**AUSGEWÄHLTER TEXTAUSZUG**
-=-=-

Zusatzversicherungsprämie

Alter

Im Gegensatz zur Grundversicherung ist das Alter der versicherten Person bei den Zusatzversicherungen sehr wohl ein prämienrelevantes Kriterium. Je älter man ist, desto höher fällt die Prämie aus. Die meisten Gesellschaften passen die Prämie der Zusatzversicherungen in 5 Jahresschritten an.

Beispiel:

Ein 54 jähriger Mann bezahlt für seine Spitalversicherung halbprivat aktuell CHF 150.00 pro Monat. Ab dem kommenden Jahr, in welchem der Versicherte nun 55 Jahre alt wird, steigt die Prämie auf 160.00 pro Monat.

Bei den meisten Gesellschaften gibt es eine maximale Altersstufe. Dies bedeutet, dass man ab dem 80. Altersjahr in keine höhere Stufe mehr übergeht. Die Prämie bleibt bis auf die jährlichen Prämienanpassungen unverändert.

-=-=-

**Einer Sammlung entnommene Daten**
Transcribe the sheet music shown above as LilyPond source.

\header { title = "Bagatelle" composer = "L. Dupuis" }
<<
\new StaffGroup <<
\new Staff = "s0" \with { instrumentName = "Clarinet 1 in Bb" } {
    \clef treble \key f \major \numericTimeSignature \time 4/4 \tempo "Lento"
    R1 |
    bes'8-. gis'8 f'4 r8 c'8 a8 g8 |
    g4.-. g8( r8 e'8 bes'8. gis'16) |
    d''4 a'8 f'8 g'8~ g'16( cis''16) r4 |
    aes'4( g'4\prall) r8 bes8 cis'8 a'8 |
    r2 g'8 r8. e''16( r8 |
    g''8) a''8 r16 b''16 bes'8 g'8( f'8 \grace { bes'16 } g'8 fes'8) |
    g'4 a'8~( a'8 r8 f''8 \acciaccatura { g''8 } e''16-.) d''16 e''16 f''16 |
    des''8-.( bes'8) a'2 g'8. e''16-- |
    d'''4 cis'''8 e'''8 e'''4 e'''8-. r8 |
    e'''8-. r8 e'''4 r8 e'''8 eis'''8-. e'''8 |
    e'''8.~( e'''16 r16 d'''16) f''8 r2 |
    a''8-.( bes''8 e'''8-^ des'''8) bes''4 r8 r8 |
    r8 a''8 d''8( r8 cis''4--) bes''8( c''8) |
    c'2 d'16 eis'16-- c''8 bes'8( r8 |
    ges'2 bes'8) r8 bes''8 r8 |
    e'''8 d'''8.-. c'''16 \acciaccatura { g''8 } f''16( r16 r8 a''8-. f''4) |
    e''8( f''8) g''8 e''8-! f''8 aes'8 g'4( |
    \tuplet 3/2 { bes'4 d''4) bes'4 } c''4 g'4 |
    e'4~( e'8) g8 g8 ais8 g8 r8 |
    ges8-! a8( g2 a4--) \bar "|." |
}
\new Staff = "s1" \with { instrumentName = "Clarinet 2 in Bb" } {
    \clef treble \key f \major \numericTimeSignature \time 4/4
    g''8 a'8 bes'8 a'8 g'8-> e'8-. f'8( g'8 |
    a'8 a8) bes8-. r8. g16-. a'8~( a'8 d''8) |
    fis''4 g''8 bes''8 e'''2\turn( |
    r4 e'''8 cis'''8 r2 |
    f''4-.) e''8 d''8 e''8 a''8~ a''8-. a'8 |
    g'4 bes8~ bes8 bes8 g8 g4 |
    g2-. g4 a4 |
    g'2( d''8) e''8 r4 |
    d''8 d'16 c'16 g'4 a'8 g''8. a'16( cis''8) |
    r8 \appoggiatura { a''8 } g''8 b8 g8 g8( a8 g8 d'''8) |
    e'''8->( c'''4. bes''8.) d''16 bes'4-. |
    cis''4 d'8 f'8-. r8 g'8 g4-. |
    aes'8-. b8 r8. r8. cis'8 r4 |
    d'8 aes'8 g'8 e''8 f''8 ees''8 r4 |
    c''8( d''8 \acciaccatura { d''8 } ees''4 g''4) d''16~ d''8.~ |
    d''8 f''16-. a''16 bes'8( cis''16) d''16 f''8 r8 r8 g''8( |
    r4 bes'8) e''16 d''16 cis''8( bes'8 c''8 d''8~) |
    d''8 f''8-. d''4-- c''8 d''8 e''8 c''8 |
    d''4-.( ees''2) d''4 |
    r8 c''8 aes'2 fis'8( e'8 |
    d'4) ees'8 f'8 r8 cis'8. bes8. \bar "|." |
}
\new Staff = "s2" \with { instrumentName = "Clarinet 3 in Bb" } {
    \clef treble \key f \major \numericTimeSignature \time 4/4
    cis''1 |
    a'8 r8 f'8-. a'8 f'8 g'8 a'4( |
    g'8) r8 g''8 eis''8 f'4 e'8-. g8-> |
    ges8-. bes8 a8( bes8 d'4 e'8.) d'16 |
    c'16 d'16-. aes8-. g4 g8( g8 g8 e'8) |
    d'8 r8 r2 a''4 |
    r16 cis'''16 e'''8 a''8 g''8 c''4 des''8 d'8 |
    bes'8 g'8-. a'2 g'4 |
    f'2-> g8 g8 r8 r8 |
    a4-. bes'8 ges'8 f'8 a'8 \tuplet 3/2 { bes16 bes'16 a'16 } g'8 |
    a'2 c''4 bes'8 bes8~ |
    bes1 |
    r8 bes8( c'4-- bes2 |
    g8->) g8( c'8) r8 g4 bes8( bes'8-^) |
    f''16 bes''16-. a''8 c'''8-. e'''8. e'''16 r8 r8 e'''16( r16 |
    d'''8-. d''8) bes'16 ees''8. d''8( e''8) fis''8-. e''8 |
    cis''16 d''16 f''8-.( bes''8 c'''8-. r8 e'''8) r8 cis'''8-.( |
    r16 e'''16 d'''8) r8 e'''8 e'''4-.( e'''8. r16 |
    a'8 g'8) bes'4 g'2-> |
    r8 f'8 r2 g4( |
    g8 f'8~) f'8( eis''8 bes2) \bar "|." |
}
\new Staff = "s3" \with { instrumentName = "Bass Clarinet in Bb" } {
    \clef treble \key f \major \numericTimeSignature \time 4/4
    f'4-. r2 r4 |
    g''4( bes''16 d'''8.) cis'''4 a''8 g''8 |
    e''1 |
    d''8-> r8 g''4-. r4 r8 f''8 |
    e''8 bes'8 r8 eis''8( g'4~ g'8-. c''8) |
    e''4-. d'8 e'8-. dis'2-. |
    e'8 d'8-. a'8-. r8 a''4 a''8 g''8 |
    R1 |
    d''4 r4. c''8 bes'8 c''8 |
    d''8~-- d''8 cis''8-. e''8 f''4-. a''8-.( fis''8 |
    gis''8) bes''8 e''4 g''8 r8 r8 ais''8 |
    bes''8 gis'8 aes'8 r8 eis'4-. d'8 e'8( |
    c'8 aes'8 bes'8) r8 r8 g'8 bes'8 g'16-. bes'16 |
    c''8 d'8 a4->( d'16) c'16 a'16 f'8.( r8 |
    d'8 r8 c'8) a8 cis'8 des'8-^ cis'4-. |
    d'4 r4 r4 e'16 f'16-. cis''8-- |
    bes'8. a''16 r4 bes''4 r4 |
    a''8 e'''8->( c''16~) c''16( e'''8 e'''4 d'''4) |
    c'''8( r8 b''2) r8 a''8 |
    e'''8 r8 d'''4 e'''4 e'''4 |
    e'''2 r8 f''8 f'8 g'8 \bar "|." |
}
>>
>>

-=-=-

**AUFGABENSTELLUNG**
Geben Sie den Text zur Zusatzversicherungsprämie vollständig und unverändert aus.

**AUSGABE**
Zusatzversicherungsprämie

Alter

Im Gegensatz zur Grundversicherung ist das Alter der versicherten Person bei den Zusatzversicherungen sehr wohl ein prämienrelevantes Kriterium. Je älter man ist, desto höher fällt die Prämie aus. Die meisten Gesellschaften passen die Prämie der Zusatzversicherungen in 5 Jahresschritten an.

Beispiel:

Ein 54 jähriger Mann bezahlt für seine Spitalversicherung halbprivat aktuell CHF 150.00 pro Monat. Ab dem kommenden Jahr, in welchem der Versicherte nun 55 Jahre alt wird, steigt die Prämie auf 160.00 pro Monat.

Bei den meisten Gesellschaften gibt es eine maximale Altersstufe. Dies bedeutet, dass man ab dem 80. Altersjahr in keine höhere Stufe mehr übergeht. Die Prämie bleibt bis auf die jährlichen Prämienanpassungen unverändert.